Following similar discussions with repeated measures analysis for FBA here and here, I was wondering if there was any scope for this development of longitudinal designs within connectomestats?

I can obviously do so with NBS1 in matlab, but I would like to take advantage of the nbse approach.

Oh, and admittedly I’m a newbie to connectomestats…

For input of the connectivity matrices, does it require 1) the original asymmetric matrices from tck2connectome, or 2) can I use symmetric ones - say if I have thresholded (gulp) my networks?

I’m endeavouring to make the statistical inference code - both current and future - as homogeneous as possible across different statistical inference commands. So yes, once I have sign-flipping working, it’ll appear simultaneously in fixelcfestats, mrclusterstats and connectomestats. For the use of exchangability blocks, we’ll probably stick to the current solution, which is simply to pre-generate the permutations using e.g. PALM and feed them in directly using the -permutations option.
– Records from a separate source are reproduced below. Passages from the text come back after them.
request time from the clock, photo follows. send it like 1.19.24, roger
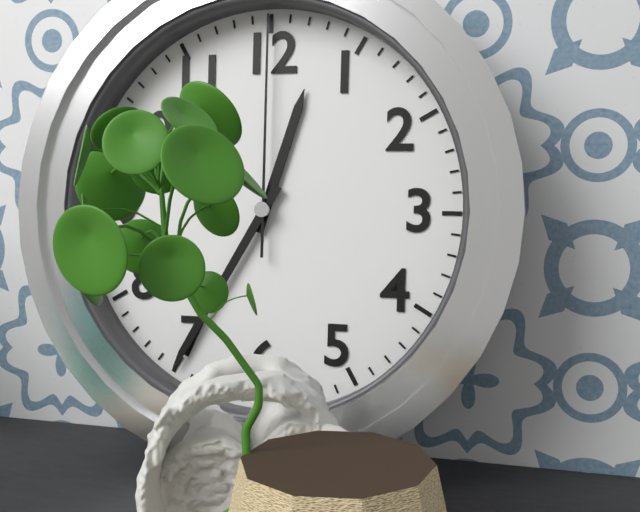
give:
12.35.00
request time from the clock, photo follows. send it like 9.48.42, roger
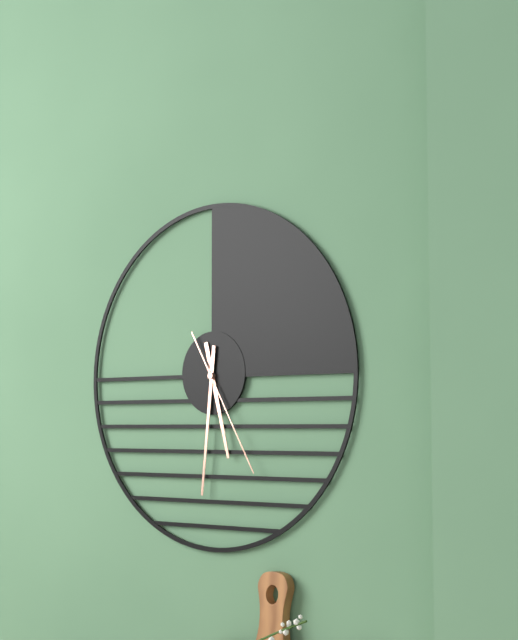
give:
5.31.25
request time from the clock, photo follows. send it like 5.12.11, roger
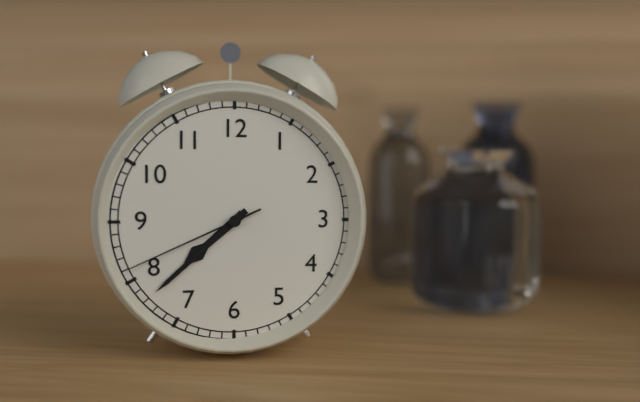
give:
7.38.41
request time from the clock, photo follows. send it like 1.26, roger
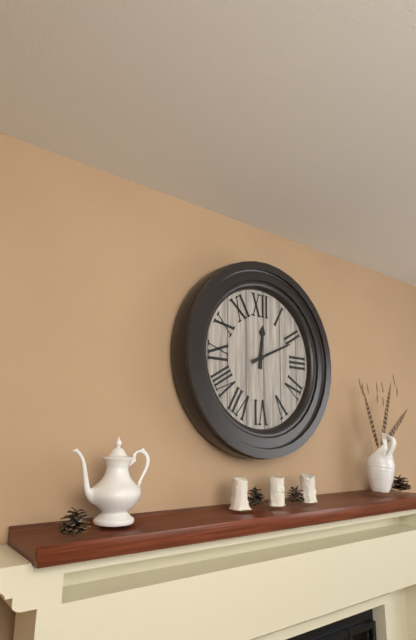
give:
12.11
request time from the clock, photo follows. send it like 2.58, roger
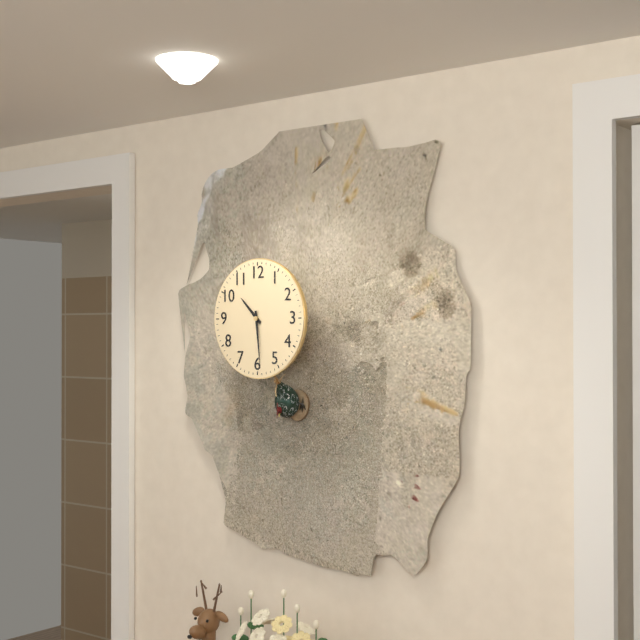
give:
10.29
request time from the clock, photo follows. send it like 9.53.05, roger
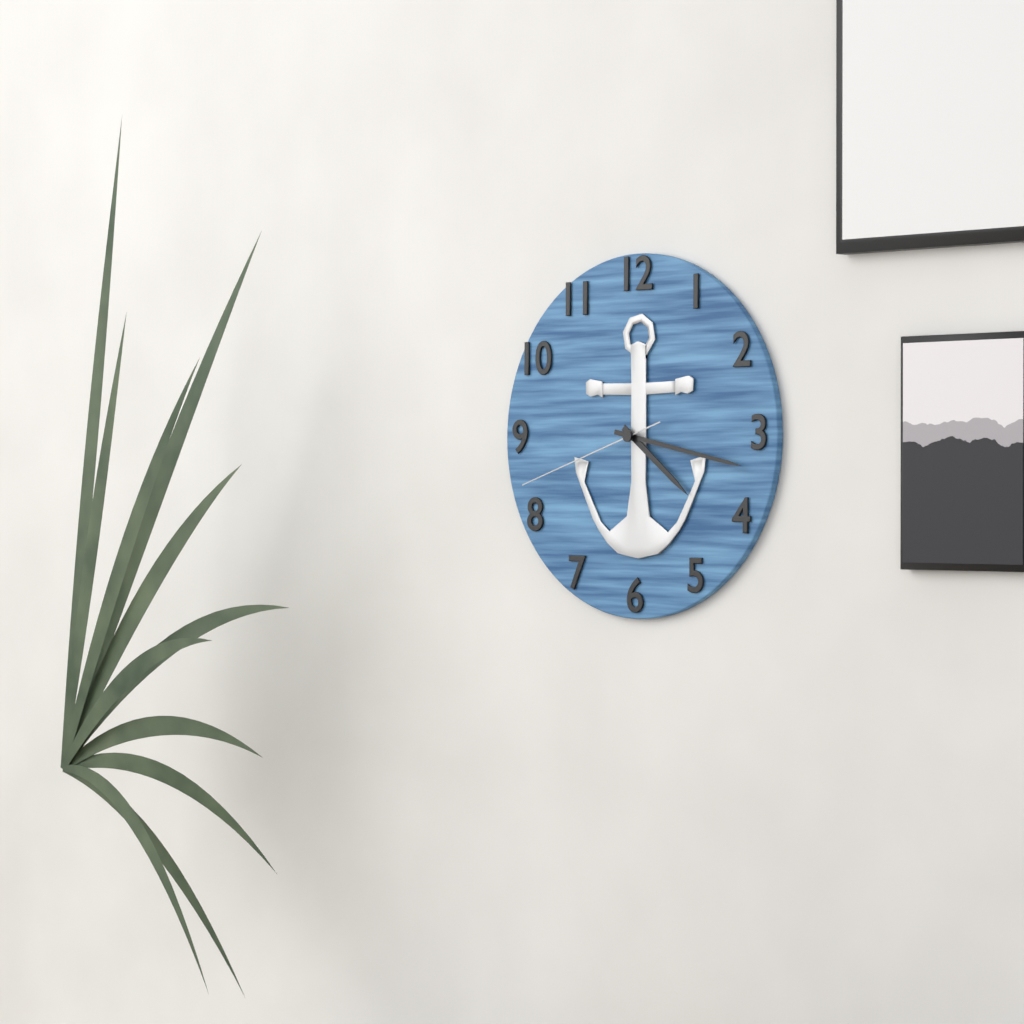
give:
4.17.42
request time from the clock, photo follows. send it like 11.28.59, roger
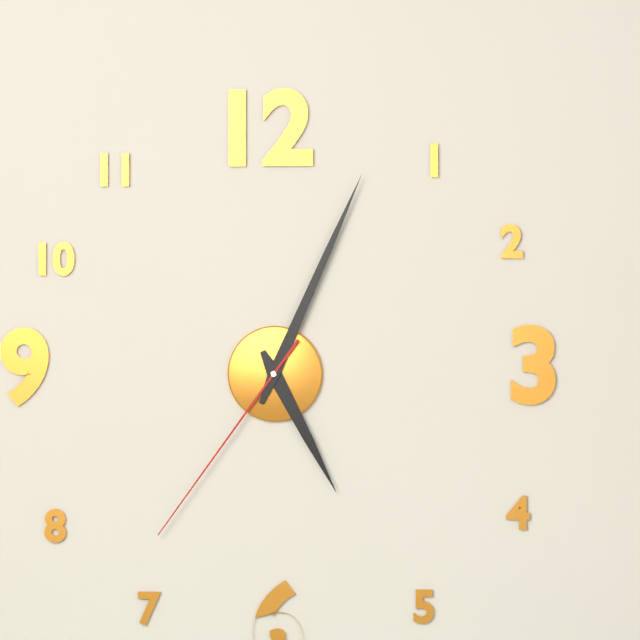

Regarding the matrices, I need to slightly disentangle a couple of concepts:

Currently, connectomestats only operates on symmetric matrices; that is, the directionality of connections is not taken into account during the statistical testing, enhancement, or inference. Using NBSE on asymmetric matrices would require an altered enhancement algorithm; the design for which there is not a unique solution.

Although connectomestats operates on symmetric matrices, it is somewhat flexible in terms of the format of the matrices you provide. It will accept upper triangular, lower triangular, or full symmetric matrices. However, it will report an error if one of the input matrices is completely filled but contains inequal symmetric elements.

Ok, sorry I was loosely using the terms “asymmetric” and “symmetric”.

I was rather referring to the structure of the adjacency matrices. Say when calculating graph-properties in matlab, the networks are required to be symmetrized so that the upper triangle = lower triangle - i.e. [i,j] = [j,i]

But, the connectomes constructed with MRtrix only have the upper triangle? My question more specifically, can I input matrices with both a lower and upper triangle entries?

But, the connectomes constructed with MRtrix only have the upper triangle? My question more specifically, can I input matrices with both a lower and upper triangle entries?

Although connectomestats operates on symmetric matrices, it is somewhat flexible in terms of the format of the matrices you provide. It will accept upper triangular, lower triangular, or full symmetric matrices. However, it will report an error if one of the input matrices is completely filled but contains inequal symmetric elements.